# Lambo Doors for Cruze



## CruzeBC (Feb 10, 2012)

*::GT FACTORY:: Angel Door System -Rear Lambo Doors For Your Vehicle.
Or available here.
11-up Chevrolet Cruze Vertical Doors at Andy's Auto Sport
:th_coolio:*


----------



## Mick (Dec 31, 2011)

Ban.


----------



## boats4life (May 28, 2011)

No, thank you. I'd like the Cruze to not be ridiculed.


----------



## Smurfenstein (Nov 16, 2011)




----------



## boats4life (May 28, 2011)

*fixed


----------



## Nobody (Feb 12, 2012)

Don't forget some 24" spinners and a neon underbody kit.


----------



## 70AARCUDA (Nov 14, 2010)

...bling, bling, bling, ding...


----------



## CHEVYCRUZE RS (Mar 29, 2011)

hahaha, 24'' spinners!!!! 

imagine.......


----------



## Smurfenstein (Nov 16, 2011)

Nobody said:


> Don't forget some 24" spinners and a neon underbody kit.
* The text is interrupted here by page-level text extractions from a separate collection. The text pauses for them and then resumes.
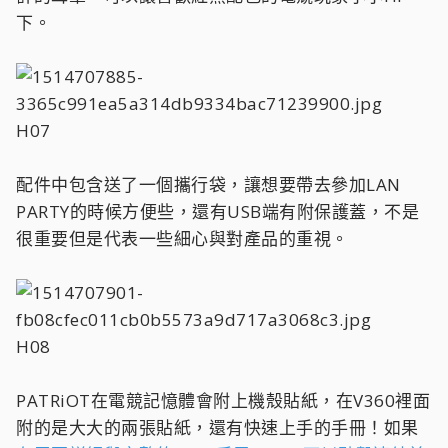
下。
H07
配件中包含送了一個攜行袋，讓想要帶去參加LAN
PARTY的時候方便些，還有USB端有附保護蓋，不是
很重要但是代表一些細心與對產品的重視。
H08
PATRiOT在電競記憶體會附上機殼貼紙，在V360裡面
附的是大大的兩張貼紙，還有快速上手的手冊！如果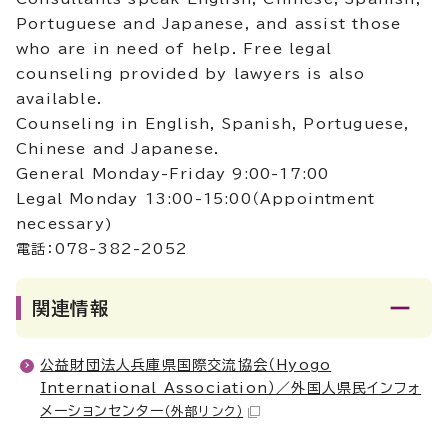
Portuguese and Japanese, and assist those
who are in need of help. Free legal
counseling provided by lawyers is also
available.
Counseling in English, Spanish, Portuguese,
Chinese and Japanese.
General Monday-Friday 9:00-17:00
Legal Monday 13:00-15:00（Appointment
necessary)
電話：078-382-2052
関連情報
公益財団法人兵庫県国際交流協会（Hyogo
International Association）／外国人県民インフォ
メーションセンター
（外部リンク）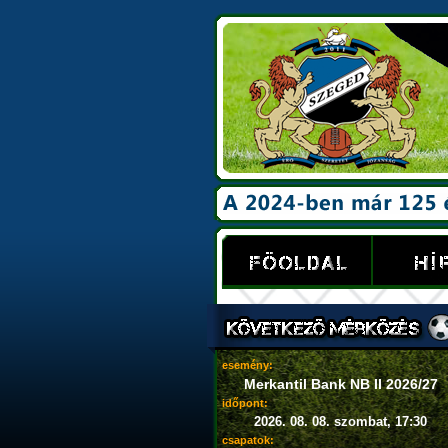
esemény:
Merkantil Bank NB II 2026/27
időpont:
2026. 08. 08. szombat, 17:30
csapatok: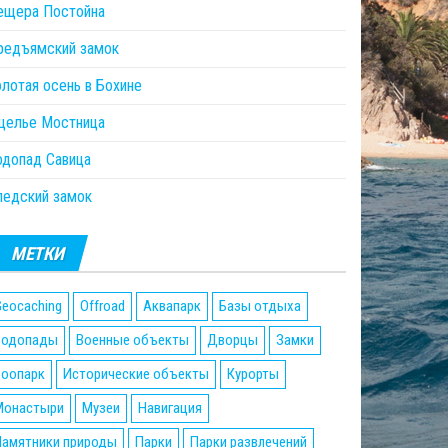
ещера Постойна
редъямский замок
олотая осень в Бохине
щелье Мостница
одопад Савица
ледский замок
МЕТКИ
eocaching
Offroad
Аквапарк
Базы отдыха
Водопады
Военные объекты
Дворцы
Замки
Зоопарк
Исторические объекты
Курорты
Монастыри
Музеи
Навигация
Памятники природы
Парки
Парки развлечений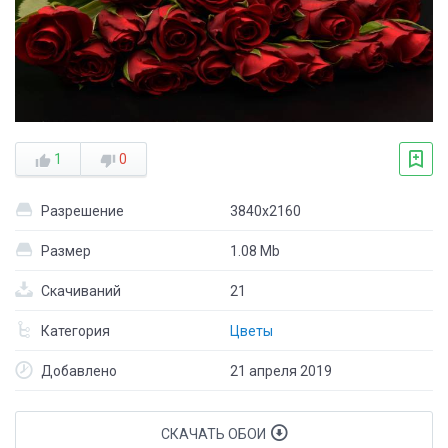
1
0
Разрешение
3840x2160
Размер
1.08 Mb
Скачиваний
21
Категория
Цветы
Добавлено
21 апреля 2019
СКАЧАТЬ ОБОИ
Or the sawtooth hood, you gotta have that.


----------



## boats4life (May 28, 2011)

CHEVYCRUZE RS said:


> hahaha, 24'' spinners!!!!
> 
> imagine.......


No, don't imagine, lol. However, I am considering getting the KMC Rockstars for my Cruze and those are 20s... I'll keep my eco wheels for autocross events. lol


----------



## H3LLON3ARTH (Dec 16, 2011)

boats4life said:


> No, don't imagine, lol. However, I am considering getting the KMC Rockstars for my Cruze and those are 20s... I'll keep my eco wheels for autocross events. lol


Haha that what im doin

h3llion


----------